It is likely to pass despite expected opposition in the legislature controlled by Governor Alejandro Garcia Padilla’s Popular Democratic Party.
Puerto Rico has ended defined benefit pensions for employees hired after 2000. Officials are proposing that defined benefits currently enjoyed by employees be frozen as of June 30, and those workers be moved into a defined contribution plan.
Beyond these measures, additional revenues of more than $100 million annually must be found to invest in the system over the next several decades, said Treasury Secretary Melba Acosta.
Acosta is analyzing revenue-raising alternatives as part of drawing up a budget for the fiscal year beginning July 1. Possible measures include tightening up compliance and eliminating exemptions to a sales and use tax.
The government is also looking at unspecified possible new taxes.
Acosta said the additional revenue is on top of the stepped-up government contribution enacted in 2011, which increased the government’s contribution of 9.275 percent of an employee’s salary, by a full percentage point a year for next five years.
After that, the contribution would shoot up by an additional 1.25 percentage points each year for another five years.
The bonus changes will save an estimated $100 million annually, and Retirement System Administrator Hector Mayol said he expects the pension funds’ unfunded liability to decrease substantially.
While the pension system was slated to run out of cash by 2018, the changes will keep the system afloat until about 2040, as the system self-corrects as defined benefits for employees hired after 2000 end, according officials.
Government Development Bank President Javier Ferrer has said that the pension fix was essential to preserving Puerto Rico’s credit rating and allowing the government to return to the bond markets before the June 30 close of the fiscal year.
Moody’s rates Puerto Rico debt as one notch above a junk-bond rating. Standard & Poor’s (S&P) rates Puerto Rico’s general-obligation bonds BBB, which is only two notches above junk-bond status. But the rating is under a negative outlook, which means a downgrade could be on the horizon. Fitch Ratings rates Puerto Rico BBB-plus, which is three notches above non-investment grade.
Finance officials in San Juan said they would discuss the proposed reforms with Wall Street credit-agency analysts in coming days.

_Records provided_:
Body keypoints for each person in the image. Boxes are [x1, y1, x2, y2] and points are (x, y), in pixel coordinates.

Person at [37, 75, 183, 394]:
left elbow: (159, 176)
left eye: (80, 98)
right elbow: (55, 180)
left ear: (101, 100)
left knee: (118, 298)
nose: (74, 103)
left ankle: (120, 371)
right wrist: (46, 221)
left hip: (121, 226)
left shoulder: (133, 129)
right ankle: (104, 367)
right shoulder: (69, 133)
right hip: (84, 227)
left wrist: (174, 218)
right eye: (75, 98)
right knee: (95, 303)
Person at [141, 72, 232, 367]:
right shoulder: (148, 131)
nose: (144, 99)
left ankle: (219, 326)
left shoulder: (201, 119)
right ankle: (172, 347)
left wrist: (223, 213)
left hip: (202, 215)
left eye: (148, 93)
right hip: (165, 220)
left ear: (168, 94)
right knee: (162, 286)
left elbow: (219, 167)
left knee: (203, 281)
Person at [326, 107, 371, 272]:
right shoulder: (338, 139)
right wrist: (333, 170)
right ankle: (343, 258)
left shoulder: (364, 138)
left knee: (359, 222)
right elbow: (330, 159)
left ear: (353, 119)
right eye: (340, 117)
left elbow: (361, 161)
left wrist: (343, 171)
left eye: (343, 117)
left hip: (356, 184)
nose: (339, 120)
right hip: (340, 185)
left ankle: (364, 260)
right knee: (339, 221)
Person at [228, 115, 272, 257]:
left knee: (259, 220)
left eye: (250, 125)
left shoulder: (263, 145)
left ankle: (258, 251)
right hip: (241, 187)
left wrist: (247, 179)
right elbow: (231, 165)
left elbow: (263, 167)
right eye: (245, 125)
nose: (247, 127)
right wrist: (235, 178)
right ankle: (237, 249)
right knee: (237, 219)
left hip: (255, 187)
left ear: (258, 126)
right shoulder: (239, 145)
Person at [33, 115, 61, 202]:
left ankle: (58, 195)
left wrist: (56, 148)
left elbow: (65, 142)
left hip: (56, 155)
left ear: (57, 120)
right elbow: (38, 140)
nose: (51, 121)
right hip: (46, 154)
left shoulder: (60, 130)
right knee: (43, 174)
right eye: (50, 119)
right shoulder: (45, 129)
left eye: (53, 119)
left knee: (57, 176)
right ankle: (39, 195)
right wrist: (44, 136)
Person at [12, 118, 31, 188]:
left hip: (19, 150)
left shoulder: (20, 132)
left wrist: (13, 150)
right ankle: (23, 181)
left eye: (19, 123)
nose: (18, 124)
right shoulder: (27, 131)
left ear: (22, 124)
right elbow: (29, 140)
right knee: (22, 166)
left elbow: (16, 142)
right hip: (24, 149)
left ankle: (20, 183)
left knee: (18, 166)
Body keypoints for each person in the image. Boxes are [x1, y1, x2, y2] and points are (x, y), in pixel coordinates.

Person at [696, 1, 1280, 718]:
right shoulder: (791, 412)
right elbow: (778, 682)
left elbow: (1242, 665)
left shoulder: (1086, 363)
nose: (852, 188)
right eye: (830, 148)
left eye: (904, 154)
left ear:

_Work request 1_: Please repeat the stretch of the Puerto Rico pension article from "It is likely" through "and use tax.", swapping "sales and use tax" for "property tax".
_Work request 2_:
Answer these questions using the Puerto Rico pension article:
(a) Defined benefit pensions have ended for employees hired after which year?
(b) How much are the bonus changes estimated to save each year?
(c) What rating does Fitch Ratings give Puerto Rico?

_Final answer 1_:
It is likely to pass despite expected opposition in the legislature controlled by Governor Alejandro Garcia Padilla’s Popular Democratic Party.
Puerto Rico has ended defined benefit pensions for employees hired after 2000. Officials are proposing that defined benefits currently enjoyed by employees be frozen as of June 30, and those workers be moved into a defined contribution plan.
Beyond these measures, additional revenues of more than $100 million annually must be found to invest in the system over the next several decades, said Treasury Secretary Melba Acosta.
Acosta is analyzing revenue-raising alternatives as part of drawing up a budget for the fiscal year beginning July 1. Possible measures include tightening up compliance and eliminating exemptions to a property tax.

_Final answer 2_:
(a) 2000
(b) About $100 million annually
(c) BBB-plus